### The problem
Name each rival publication whose monthly price appears in the passage on Kindle subscription pricing below, and give that price.

### Passage shown
-.-.-

Reviews of The Economist’s Kindle subscription package on Amazon.co.uk complain about the high price. At around $12 a month the title is considerably more expensive than some of its rivals: Newsweek and Time magazine charge $2.99 a month, while The Spectator is $4.99 and the New Statesman $5.49.

Defending the pricing strategy, Micklethwait argues, “I think it’s very important with these new gadgets that people do not look at them as extras, and I suspect this is as key to the survival of the media as anything else. Magazines and newspapers should look on these as things that could replace their basic product. If they don’t want to make money on them then they are committing assisted suicide.”

The Economist does not face the same pressures as a 24 hour news organisation, although it describes itself as a newspaper and attempts to cover the main business and political events of the week. “People come to us for analysis, which means we have to be up to date – one of the impacts of what we’re doing at the moment is that the home page will change much more often – but we’re not trying to become a daily newspaper.”

-.-.-

### Study material
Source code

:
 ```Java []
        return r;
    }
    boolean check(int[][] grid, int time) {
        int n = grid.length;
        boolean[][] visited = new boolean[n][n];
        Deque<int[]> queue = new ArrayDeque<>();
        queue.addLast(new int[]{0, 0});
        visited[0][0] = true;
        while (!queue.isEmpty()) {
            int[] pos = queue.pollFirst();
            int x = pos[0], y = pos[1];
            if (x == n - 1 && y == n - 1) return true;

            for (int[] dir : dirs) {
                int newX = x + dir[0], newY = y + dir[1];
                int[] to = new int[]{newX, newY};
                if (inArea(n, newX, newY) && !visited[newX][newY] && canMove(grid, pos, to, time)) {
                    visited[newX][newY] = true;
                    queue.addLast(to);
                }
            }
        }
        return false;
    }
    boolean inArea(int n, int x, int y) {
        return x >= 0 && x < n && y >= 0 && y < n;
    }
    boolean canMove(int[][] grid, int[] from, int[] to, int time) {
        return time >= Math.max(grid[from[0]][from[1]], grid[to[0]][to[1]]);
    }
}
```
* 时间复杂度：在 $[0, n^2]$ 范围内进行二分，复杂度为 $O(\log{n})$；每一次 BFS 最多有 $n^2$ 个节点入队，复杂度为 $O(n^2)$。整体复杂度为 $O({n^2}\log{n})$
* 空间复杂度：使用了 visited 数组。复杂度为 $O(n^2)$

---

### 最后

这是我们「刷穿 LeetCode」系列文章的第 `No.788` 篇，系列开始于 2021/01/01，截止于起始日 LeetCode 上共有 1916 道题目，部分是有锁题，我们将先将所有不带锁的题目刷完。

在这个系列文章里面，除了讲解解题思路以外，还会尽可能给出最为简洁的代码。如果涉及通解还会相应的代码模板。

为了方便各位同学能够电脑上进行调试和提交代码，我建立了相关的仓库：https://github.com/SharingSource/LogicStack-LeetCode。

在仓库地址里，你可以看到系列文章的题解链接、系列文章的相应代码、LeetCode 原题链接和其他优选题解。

-.-.-

### Answer section
Newsweek: $2.99 a month
Time: $2.99 a month
The Spectator: $4.99 a month
New Statesman: $5.49 a month